AIM OF THE TASK: Restate word for word the lines below that run from the one holding "27: (704, 331, 3.93)" through the one holding "51: (439, 71, 24.34)", inclusive. Pictures don't belong in the copy.

RECORD SET:
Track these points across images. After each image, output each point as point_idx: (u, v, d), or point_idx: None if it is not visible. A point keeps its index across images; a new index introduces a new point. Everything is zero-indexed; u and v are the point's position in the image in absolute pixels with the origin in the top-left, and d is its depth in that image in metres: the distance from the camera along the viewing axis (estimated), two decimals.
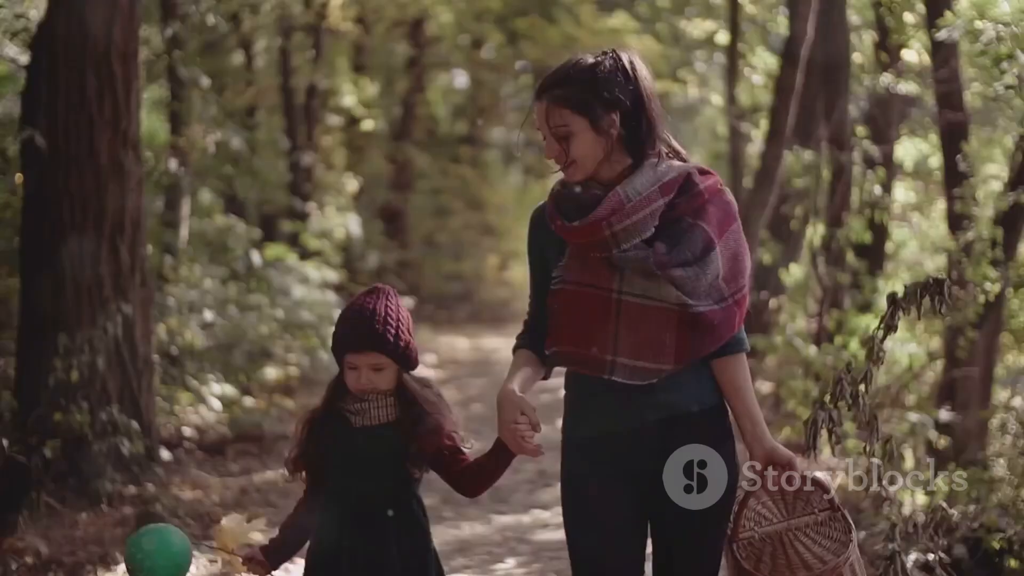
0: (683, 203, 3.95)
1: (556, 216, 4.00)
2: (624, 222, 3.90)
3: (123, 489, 8.31)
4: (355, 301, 4.27)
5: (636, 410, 3.95)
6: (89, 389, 8.33)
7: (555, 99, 3.94)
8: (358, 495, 4.17)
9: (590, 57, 3.98)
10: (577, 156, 3.94)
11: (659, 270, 3.87)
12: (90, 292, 8.57)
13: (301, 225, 18.29)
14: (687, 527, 4.01)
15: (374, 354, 4.16)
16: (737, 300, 3.98)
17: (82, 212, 8.63)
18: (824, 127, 12.81)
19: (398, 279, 22.13)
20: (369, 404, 4.20)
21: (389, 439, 4.18)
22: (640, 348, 3.90)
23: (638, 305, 3.90)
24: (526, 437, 3.89)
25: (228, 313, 12.64)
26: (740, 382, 4.05)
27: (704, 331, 3.93)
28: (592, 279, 3.94)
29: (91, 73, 8.62)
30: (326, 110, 20.73)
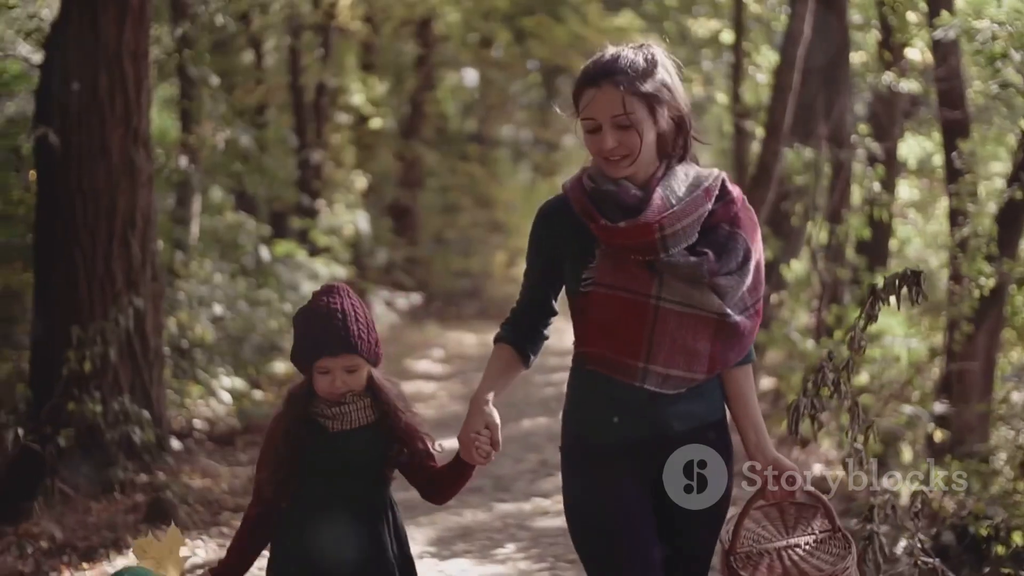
0: (720, 210, 3.89)
1: (596, 214, 3.85)
2: (675, 225, 3.80)
3: (135, 477, 8.46)
4: (317, 304, 4.14)
5: (661, 419, 3.87)
6: (101, 380, 8.47)
7: (624, 86, 3.79)
8: (339, 501, 4.08)
9: (632, 50, 3.87)
10: (635, 148, 3.82)
11: (709, 277, 3.79)
12: (102, 286, 8.72)
13: (310, 222, 18.42)
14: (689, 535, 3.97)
15: (349, 356, 4.07)
16: (757, 310, 3.94)
17: (95, 208, 8.77)
18: (824, 125, 12.98)
19: (407, 275, 22.32)
20: (348, 407, 4.11)
21: (369, 441, 4.11)
22: (674, 356, 3.82)
23: (676, 312, 3.80)
24: (480, 451, 3.88)
25: (238, 308, 12.83)
26: (747, 393, 4.02)
27: (736, 341, 3.88)
28: (628, 283, 3.82)
29: (103, 72, 8.75)
30: (335, 108, 20.78)
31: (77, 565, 7.07)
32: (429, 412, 12.61)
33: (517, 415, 12.18)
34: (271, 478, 4.09)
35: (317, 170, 19.12)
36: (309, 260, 16.01)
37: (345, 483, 4.07)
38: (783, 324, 13.21)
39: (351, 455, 4.07)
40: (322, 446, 4.08)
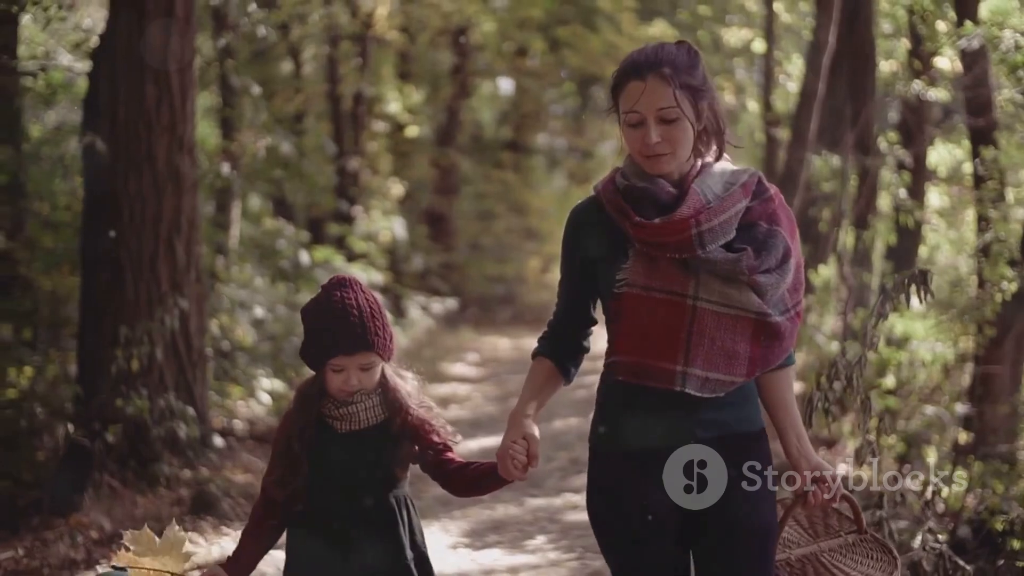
0: (757, 207, 3.78)
1: (631, 212, 3.73)
2: (712, 221, 3.68)
3: (179, 472, 8.76)
4: (330, 299, 3.98)
5: (691, 426, 3.76)
6: (148, 378, 8.79)
7: (670, 79, 3.68)
8: (351, 504, 3.95)
9: (673, 46, 3.77)
10: (679, 143, 3.71)
11: (748, 275, 3.66)
12: (148, 288, 9.03)
13: (348, 228, 18.64)
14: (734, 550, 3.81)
15: (364, 353, 3.94)
16: (798, 311, 3.81)
17: (141, 213, 9.07)
18: (851, 133, 13.21)
19: (442, 281, 22.52)
20: (356, 407, 3.97)
21: (377, 442, 3.98)
22: (714, 358, 3.69)
23: (713, 312, 3.68)
24: (517, 462, 3.75)
25: (277, 311, 13.11)
26: (787, 396, 3.89)
27: (776, 342, 3.75)
28: (663, 283, 3.70)
29: (150, 82, 9.05)
30: (372, 116, 20.94)
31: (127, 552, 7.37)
32: (464, 413, 12.94)
33: (549, 415, 12.48)
34: (281, 479, 3.97)
35: (354, 177, 19.31)
36: (346, 265, 16.20)
37: (356, 485, 3.95)
38: (810, 328, 13.44)
39: (360, 456, 3.95)
40: (331, 448, 3.96)
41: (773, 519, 3.85)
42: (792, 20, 18.42)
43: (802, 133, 11.88)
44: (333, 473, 3.94)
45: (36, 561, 7.28)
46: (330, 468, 3.94)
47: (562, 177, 30.50)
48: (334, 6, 18.08)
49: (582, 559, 7.39)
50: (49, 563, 7.24)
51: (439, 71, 24.34)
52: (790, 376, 3.92)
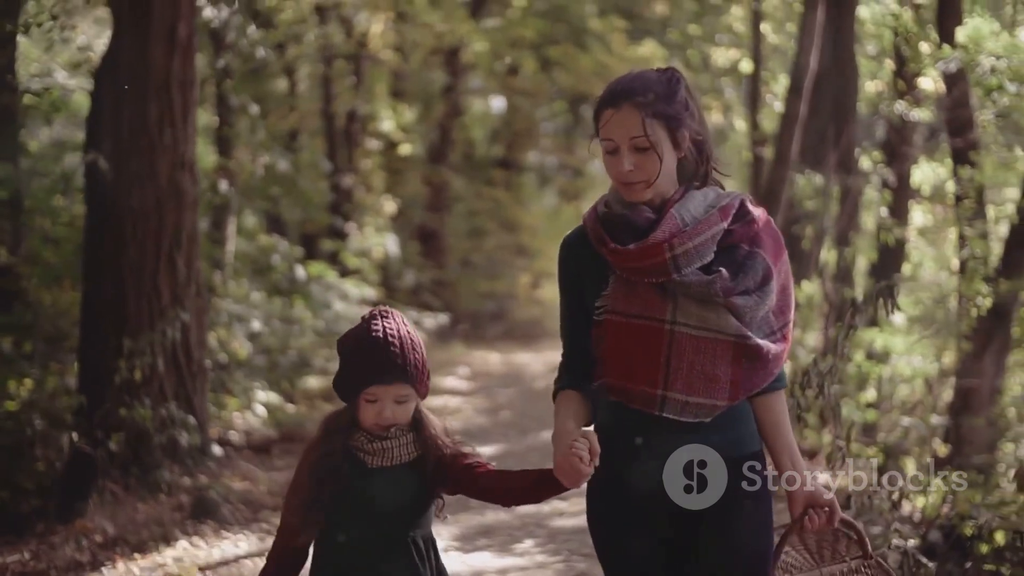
0: (739, 229, 3.77)
1: (606, 239, 3.76)
2: (686, 244, 3.68)
3: (179, 479, 9.01)
4: (370, 328, 3.87)
5: (673, 451, 3.75)
6: (149, 388, 9.03)
7: (644, 108, 3.69)
8: (377, 542, 3.86)
9: (654, 72, 3.79)
10: (654, 172, 3.71)
11: (723, 296, 3.67)
12: (150, 301, 9.24)
13: (341, 244, 18.83)
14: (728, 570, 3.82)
15: (400, 385, 3.84)
16: (784, 334, 3.79)
17: (143, 228, 9.28)
18: (833, 153, 13.53)
19: (434, 297, 22.64)
20: (391, 443, 3.87)
21: (409, 480, 3.88)
22: (693, 382, 3.69)
23: (691, 336, 3.68)
24: (583, 459, 3.59)
25: (272, 325, 13.37)
26: (781, 420, 3.85)
27: (759, 365, 3.73)
28: (641, 309, 3.71)
29: (152, 101, 9.26)
30: (366, 134, 21.12)
31: (129, 556, 7.65)
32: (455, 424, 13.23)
33: (538, 426, 12.79)
34: (303, 511, 3.87)
35: (348, 194, 19.51)
36: (339, 281, 16.40)
37: (383, 523, 3.86)
38: (794, 344, 13.74)
39: (390, 493, 3.85)
40: (360, 482, 3.86)
41: (769, 544, 3.84)
42: (779, 41, 18.73)
43: (784, 153, 12.20)
44: (361, 508, 3.84)
45: (43, 564, 7.50)
46: (358, 502, 3.84)
47: (553, 195, 30.54)
48: (329, 26, 18.36)
49: (568, 561, 7.67)
50: (56, 565, 7.47)
51: (431, 90, 24.45)
52: (782, 399, 3.86)
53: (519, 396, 16.19)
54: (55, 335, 10.87)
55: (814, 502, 3.81)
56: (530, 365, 20.30)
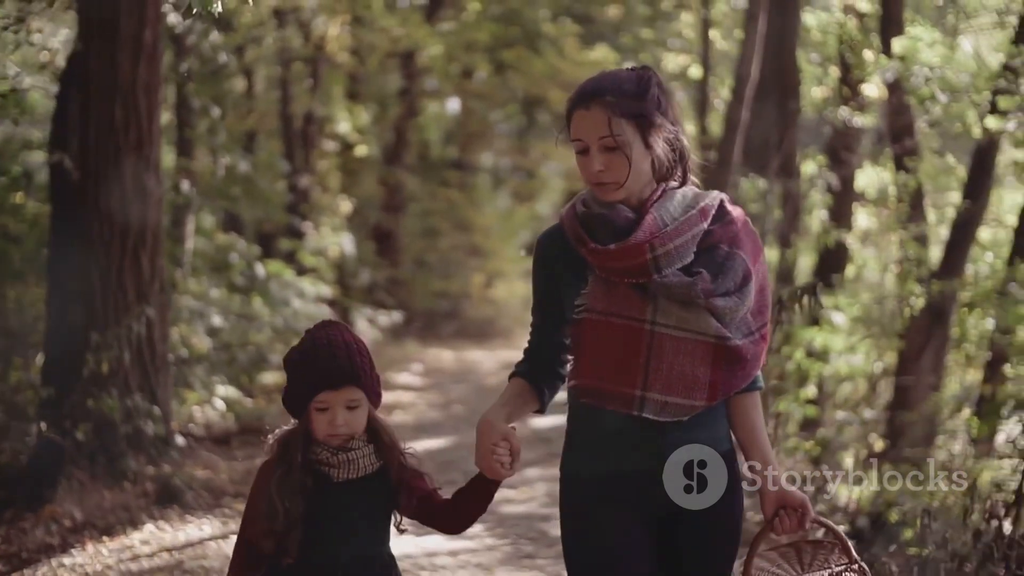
0: (718, 230, 3.74)
1: (586, 239, 3.72)
2: (667, 245, 3.65)
3: (144, 468, 9.30)
4: (315, 338, 3.83)
5: (658, 449, 3.73)
6: (115, 380, 9.30)
7: (613, 107, 3.66)
8: (343, 559, 3.79)
9: (627, 71, 3.77)
10: (623, 172, 3.68)
11: (704, 298, 3.63)
12: (115, 296, 9.48)
13: (298, 243, 19.05)
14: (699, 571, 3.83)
15: (351, 389, 3.79)
16: (763, 335, 3.77)
17: (109, 227, 9.51)
18: (775, 157, 13.97)
19: (388, 295, 22.89)
20: (355, 454, 3.81)
21: (375, 491, 3.82)
22: (672, 383, 3.65)
23: (671, 337, 3.64)
24: (504, 464, 3.69)
25: (231, 321, 13.65)
26: (756, 421, 3.85)
27: (738, 366, 3.69)
28: (621, 308, 3.67)
29: (119, 104, 9.50)
30: (322, 136, 21.37)
31: (98, 539, 8.01)
32: (408, 418, 13.65)
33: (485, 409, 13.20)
34: (267, 531, 3.76)
35: (305, 194, 19.72)
36: (297, 279, 16.58)
37: (350, 538, 3.80)
38: None
39: (358, 506, 3.81)
40: (327, 497, 3.79)
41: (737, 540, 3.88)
42: (727, 47, 19.19)
43: (727, 158, 12.63)
44: (329, 523, 3.78)
45: (14, 547, 7.81)
46: (323, 518, 3.78)
47: (506, 196, 30.78)
48: (287, 29, 18.66)
49: (515, 544, 8.13)
50: (27, 548, 7.79)
51: (387, 92, 24.70)
52: (757, 400, 3.86)
53: (471, 392, 16.60)
54: (18, 330, 11.03)
55: (786, 503, 3.80)
56: (482, 362, 20.75)
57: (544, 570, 7.88)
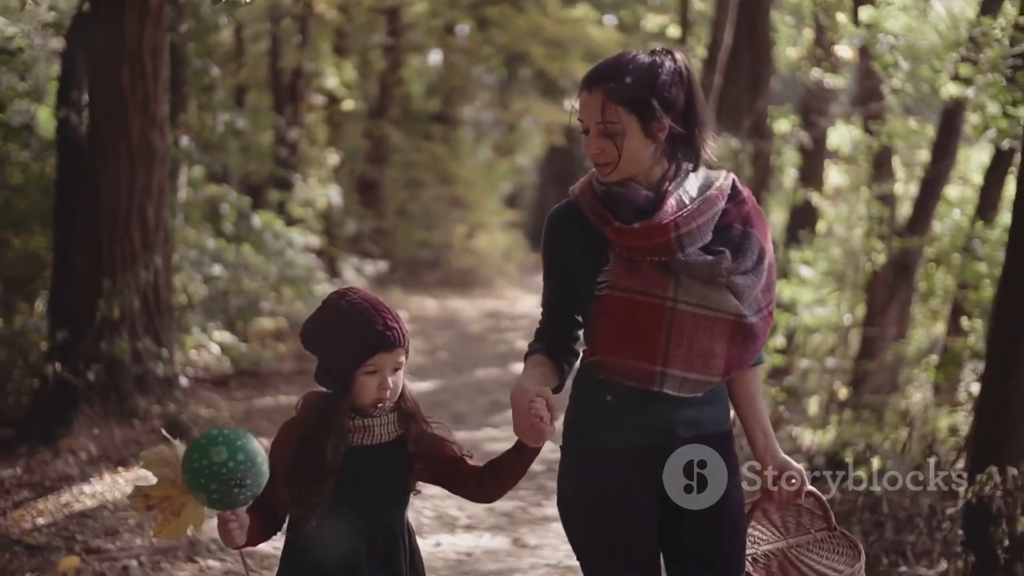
0: (732, 209, 3.78)
1: (609, 218, 3.73)
2: (690, 224, 3.68)
3: (151, 407, 9.88)
4: (351, 302, 3.75)
5: (671, 425, 3.78)
6: (124, 324, 9.83)
7: (611, 94, 3.68)
8: (357, 525, 3.75)
9: (645, 55, 3.74)
10: (623, 156, 3.70)
11: (727, 277, 3.67)
12: (123, 246, 9.95)
13: (287, 194, 19.42)
14: (704, 546, 3.86)
15: (400, 350, 3.73)
16: (770, 311, 3.83)
17: (116, 181, 9.96)
18: (748, 118, 14.53)
19: (373, 245, 23.23)
20: (375, 420, 3.76)
21: (392, 458, 3.77)
22: (692, 359, 3.69)
23: (692, 314, 3.67)
24: (544, 418, 3.60)
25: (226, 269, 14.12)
26: (755, 394, 3.93)
27: (751, 342, 3.75)
28: (644, 285, 3.68)
29: (126, 66, 9.92)
30: (310, 90, 21.69)
31: (114, 470, 8.63)
32: None
33: (471, 366, 13.93)
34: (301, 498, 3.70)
35: (293, 147, 20.05)
36: (286, 229, 16.87)
37: (365, 505, 3.77)
38: None
39: (373, 472, 3.76)
40: (346, 463, 3.73)
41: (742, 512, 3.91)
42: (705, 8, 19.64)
43: None
44: (343, 490, 3.73)
45: (37, 476, 8.43)
46: (340, 484, 3.72)
47: (488, 149, 31.23)
48: None
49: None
50: (49, 477, 8.41)
51: (372, 46, 24.97)
52: (758, 374, 3.96)
53: (454, 339, 17.27)
54: (25, 277, 11.45)
55: (784, 473, 3.90)
56: (465, 311, 21.38)
57: (525, 500, 8.59)
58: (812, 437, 11.14)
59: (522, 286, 25.45)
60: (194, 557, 6.87)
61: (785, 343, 14.31)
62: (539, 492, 8.94)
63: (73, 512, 7.74)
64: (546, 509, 8.47)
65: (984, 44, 11.11)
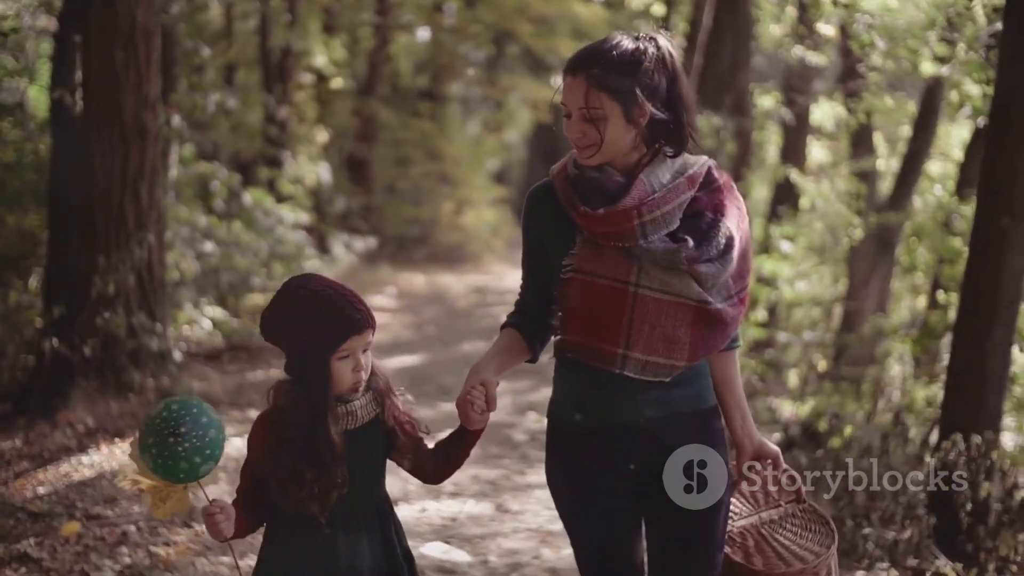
0: (704, 197, 3.78)
1: (576, 201, 3.77)
2: (654, 212, 3.70)
3: (145, 381, 10.07)
4: (318, 289, 3.75)
5: (638, 405, 3.80)
6: (119, 300, 10.01)
7: (594, 79, 3.70)
8: (352, 506, 3.78)
9: (629, 41, 3.74)
10: (605, 141, 3.72)
11: (688, 265, 3.69)
12: (116, 224, 10.09)
13: (277, 172, 19.63)
14: (682, 526, 3.87)
15: (369, 331, 3.76)
16: (741, 298, 3.84)
17: (110, 160, 10.06)
18: (729, 97, 14.79)
19: (362, 221, 23.53)
20: (355, 404, 3.79)
21: (374, 438, 3.82)
22: (654, 343, 3.72)
23: (655, 299, 3.70)
24: (477, 409, 3.73)
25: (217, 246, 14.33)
26: (733, 378, 3.96)
27: (718, 328, 3.76)
28: (607, 270, 3.72)
29: (119, 48, 10.02)
30: (299, 69, 21.84)
31: (111, 441, 8.87)
32: (384, 338, 14.58)
33: (458, 339, 14.19)
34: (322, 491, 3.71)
35: (282, 125, 20.24)
36: (276, 207, 17.13)
37: (359, 487, 3.78)
38: None
39: (360, 455, 3.77)
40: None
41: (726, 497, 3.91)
42: None
43: None
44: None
45: (36, 448, 8.66)
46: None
47: (476, 125, 31.44)
48: None
49: (483, 447, 9.06)
50: (48, 449, 8.63)
51: (361, 24, 25.12)
52: (735, 358, 3.98)
53: (442, 313, 17.54)
54: (19, 253, 11.65)
55: (761, 454, 4.00)
56: (453, 286, 21.65)
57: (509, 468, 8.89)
58: (792, 408, 11.43)
59: (509, 261, 25.69)
60: (190, 523, 7.11)
61: (767, 317, 14.58)
62: (522, 461, 9.25)
63: (72, 481, 7.97)
64: (528, 477, 8.77)
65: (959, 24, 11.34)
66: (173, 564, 6.23)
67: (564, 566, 6.75)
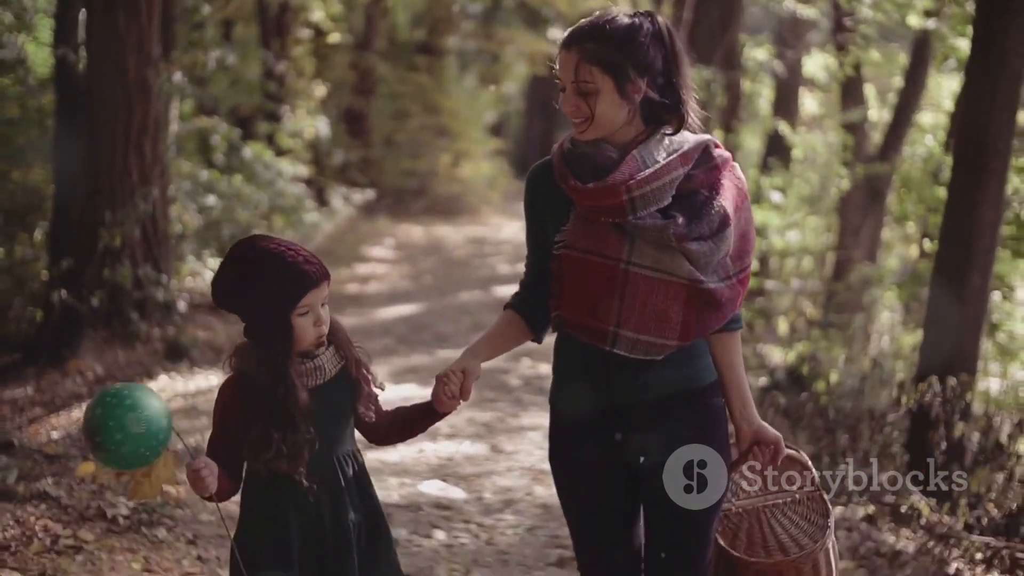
0: (700, 175, 3.72)
1: (568, 175, 3.74)
2: (644, 188, 3.64)
3: (151, 331, 10.43)
4: (268, 249, 3.69)
5: (632, 385, 3.77)
6: (125, 253, 10.35)
7: (586, 54, 3.67)
8: (328, 460, 3.77)
9: (625, 17, 3.70)
10: (596, 116, 3.69)
11: (677, 242, 3.63)
12: (121, 180, 10.39)
13: (276, 126, 19.80)
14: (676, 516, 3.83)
15: (325, 284, 3.73)
16: (741, 279, 3.78)
17: (113, 117, 10.38)
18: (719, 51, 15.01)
19: (361, 174, 23.76)
20: (322, 359, 3.77)
21: (342, 391, 3.80)
22: (645, 322, 3.67)
23: (646, 277, 3.66)
24: (448, 394, 3.75)
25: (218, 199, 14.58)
26: (734, 360, 3.88)
27: (712, 308, 3.70)
28: (598, 246, 3.69)
29: (121, 8, 10.30)
30: (297, 24, 21.90)
31: None
32: (383, 287, 14.93)
33: (455, 289, 14.51)
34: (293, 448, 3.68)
35: (281, 80, 20.39)
36: (275, 160, 17.31)
37: (332, 442, 3.77)
38: None
39: (330, 409, 3.76)
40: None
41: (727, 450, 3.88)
42: None
43: None
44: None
45: (47, 395, 8.98)
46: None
47: (472, 79, 31.54)
48: None
49: (480, 391, 9.43)
50: (59, 396, 8.95)
51: None
52: (736, 339, 3.89)
53: (439, 264, 17.84)
54: (24, 209, 11.82)
55: (760, 439, 3.91)
56: (450, 237, 21.95)
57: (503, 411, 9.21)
58: (781, 354, 11.74)
59: (506, 213, 25.96)
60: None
61: (758, 266, 14.85)
62: (516, 404, 9.58)
63: None
64: (522, 419, 9.11)
65: None
66: (184, 501, 6.51)
67: (556, 502, 7.04)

EXERCISE RESPONSE:
27: (704, 331, 3.93)
28: (592, 279, 3.94)
29: (91, 73, 8.62)
30: (326, 110, 20.73)
0: (720, 210, 3.89)
1: (596, 214, 3.85)
2: (675, 225, 3.80)
3: (135, 477, 8.46)
4: (317, 304, 4.14)
5: (661, 419, 3.87)
6: (101, 380, 8.47)
7: (624, 86, 3.79)
8: (339, 501, 4.08)
9: (632, 50, 3.87)
10: (635, 148, 3.82)
11: (709, 277, 3.79)
12: (102, 286, 8.72)
13: (310, 222, 18.42)
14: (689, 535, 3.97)
15: (349, 356, 4.07)
16: (757, 310, 3.94)
17: (95, 208, 8.77)
18: (824, 125, 12.98)
19: (407, 275, 22.32)
20: (348, 407, 4.11)
21: (369, 441, 4.11)
22: (674, 356, 3.82)
23: (676, 312, 3.80)
24: (480, 451, 3.88)
25: (238, 308, 12.83)
26: (747, 393, 4.02)
27: (736, 341, 3.88)
28: (628, 283, 3.82)
29: (103, 72, 8.75)
30: (335, 108, 20.78)
31: (77, 565, 7.07)
32: (429, 412, 12.61)
33: (517, 415, 12.18)
34: (271, 478, 4.09)
35: (317, 170, 19.12)
36: (309, 260, 16.01)
37: (345, 483, 4.07)
38: (783, 324, 13.21)
39: (351, 455, 4.07)
40: (322, 446, 4.08)
0: (757, 207, 3.78)
1: (631, 212, 3.73)
2: (712, 221, 3.68)
3: (179, 472, 8.76)
4: (330, 299, 3.98)
5: (691, 426, 3.76)
6: (148, 378, 8.79)
7: (670, 79, 3.68)
8: (351, 504, 3.95)
9: (673, 46, 3.77)
10: (679, 143, 3.71)
11: (748, 275, 3.66)
12: (148, 288, 9.03)
13: (348, 228, 18.64)
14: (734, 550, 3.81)
15: (364, 353, 3.94)
16: (798, 311, 3.81)
17: (141, 213, 9.07)
18: (851, 133, 13.21)
19: (442, 281, 22.52)
20: (356, 407, 3.97)
21: (377, 442, 3.98)
22: (714, 358, 3.69)
23: (713, 312, 3.68)
24: (517, 462, 3.75)
25: (277, 311, 13.11)
26: (787, 396, 3.89)
27: (776, 342, 3.75)
28: (663, 283, 3.70)
29: (150, 82, 9.05)
30: (372, 116, 20.94)
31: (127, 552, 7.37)
32: (464, 413, 12.94)
33: (549, 415, 12.48)
34: (281, 479, 3.97)
35: (354, 177, 19.31)
36: (346, 265, 16.20)
37: (356, 485, 3.95)
38: (810, 328, 13.44)
39: (360, 456, 3.95)
40: (331, 448, 3.96)
41: (773, 519, 3.85)
42: (792, 20, 18.42)
43: (802, 133, 11.88)
44: (333, 473, 3.94)
45: (36, 561, 7.28)
46: (330, 468, 3.94)
47: (562, 177, 30.50)
48: (334, 6, 18.08)
49: (582, 559, 7.39)
50: (49, 563, 7.24)
51: (439, 71, 24.34)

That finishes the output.